It's a good essay, and explores an aspect of Vonnegut that I haven't really thought all that much about--the notion that the alienation of modern life is an alienation from (in Vonnegutian terms) our karass. This is a little bit of a bowdlerized Vonnegut, though: Vonnegut's ardent atheism and misanthropism were not incidental to his worldview, as Deneen suggests, but essential to them. It is telling that Deneen selects mainly from Vonnegut's earlier works, from the Nineteen Fifties, in which Vonnegut was still convinced of the possibility of individual freedom and of its being snuffed out by social action. From the Nineteen Sixties forward, I think it is clear that Vonnegut had decided that freedom was illusory. How else are we to understand the Trafalmadorians or the chronosynclastic infundibulum?
Two additional quick notes that arise from this discussion of Vonnegut. The first is that I have found a Patrick Deneen essay with which I entirely, wholeheartedly, and enthusiastically agree in all respects: this one, lamenting technology in classrooms. It is always and everywhere done poorly and for administrative convenience, and Georgetown seems to be worse about this than elsewhere.
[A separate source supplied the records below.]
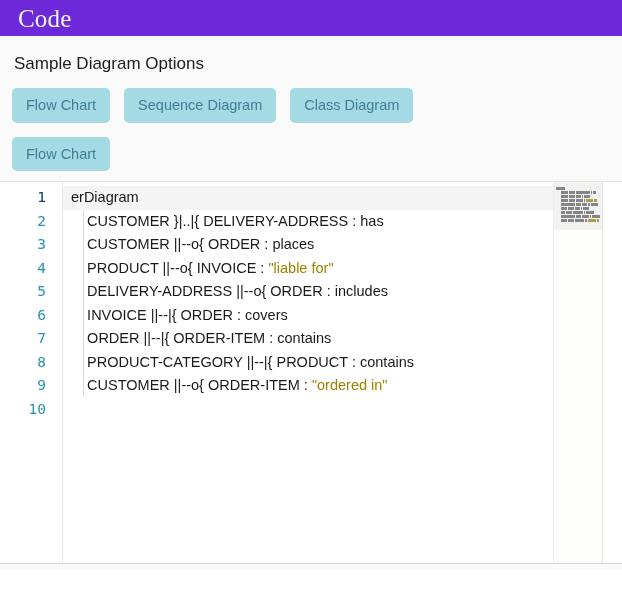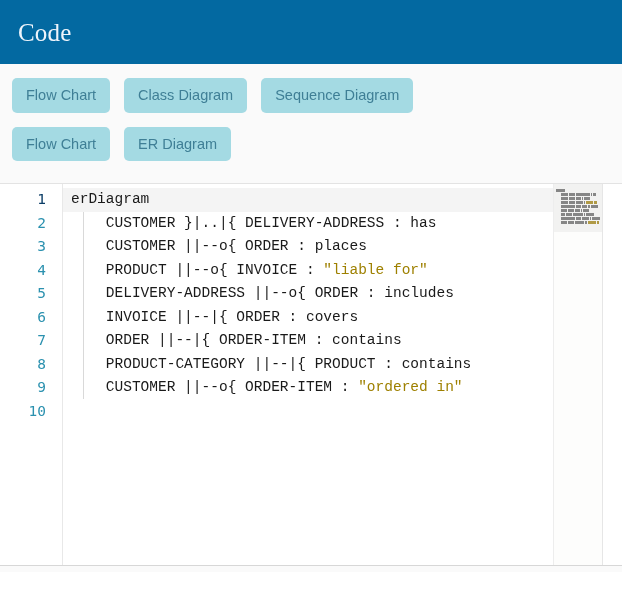--- a/index.html
+++ b/index.html
@@ -12,22 +12,22 @@
   }
   #app {
     position: relative;
     width: 622px; height: 605px;
     background: #ffffff;
     overflow: hidden;
   }
 
   
   .header {
-    height: 64px;
-    background: #0369a1;
+    height: 36px;
+    background: #6d28d9;
     display: flex;
     align-items: center;
     padding: 0 18px;
   }
   .header-title {
     color: #eef4fb;
     font-family: "Liberation Serif", serif;
     font-size: 25px;
     font-weight: 400;
     letter-spacing: .2px;
@@ -43,21 +43,21 @@
   .options-title {
     font-size: 17px;
     color: #1d1d1d;
     margin: 4px 0 14px 2px;
     font-weight: 400;
   }
   .btn-row {
     display: flex;
     flex-wrap: wrap;
     gap: 0 14px;
-    margin-bottom: 12px;
+    margin-bottom: 0;
   }
   .sample-btn {
     background: #a4dae3;
     color: #3f7f96;
     border: none;
     border-radius: 5px;
     padding: 9px 14px;
     font-size: 14.5px;
     font-family: "Liberation Sans", sans-serif;
     line-height: 1.15;
@@ -101,21 +101,21 @@
     border-left: 1px solid #e8e8e8;
   }
   .code-line {
     position: relative;
     height: 23.5px;
     line-height: 23.5px;
     font-size: 14.5px;
     color: #1a1a1a;
     white-space: pre;
     padding-left: 8px;
-    font-family: Liberation Mono, monospace;
+    font-family: Liberation Sans, sans-serif;
   }
   .code-line.active-line { background: #f4f4f4; }
   .tok-str { color: #9e8000; }
 
   
   .indent-guide {
     position: absolute;
     left: 20px;
     top: 4px;
     width: 1px;
@@ -167,29 +167,29 @@
 </head>
 <body>
 
 <div id="app">
 
   <div class="header">
     <div class="header-title">Code</div>
   </div>
 
   <div class="options-panel">
+    <div class="options-title">Sample Diagram Options</div>
 
     <div class="btn-row" id="btnrow1">
         <button class="sample-btn">Flow Chart</button>
+        <button class="sample-btn">Sequence Diagram</button>
         <button class="sample-btn">Class Diagram</button>
-        <button class="sample-btn">Sequence Diagram</button>
       </div>
     <div class="btn-row" id="btnrow2" style="margin-top:14px;">
         <button class="sample-btn">Flow Chart</button>
-        <button class="sample-btn">ER Diagram</button>
       </div>
   </div>
 
   <div class="editor">
 
     <div class="gutter" id="gutter">
         <div class="ln active">1</div>
         <div class="ln">2</div>
         <div class="ln">3</div>
         <div class="ln">4</div>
The logical outcome of this trend was precisely and presciently predicted in Forster's The Machine Stops, one of only two Forsters I have read, and the only one I understand.
The second is that I have an excuse to reprint one of my favorite passages from Vonnegut, from the opening chapter of Sirens of Titan, describing the closest thing the novel has to a female lead:
Her face, like the face of Malachi Constant, was a one-of-a-kind, a surprising variation on a familiar theme—a variation that made observers think, Yes—that would be another very nice way for people to look. What Beatrice had done with her face, actually, was what any plain girl could do. She had overlaid it with dignity, suffering, intelligence, and a piquant dash of bitchiness.May we all someday be able to draft a phrase like "piquant dash of bitchiness."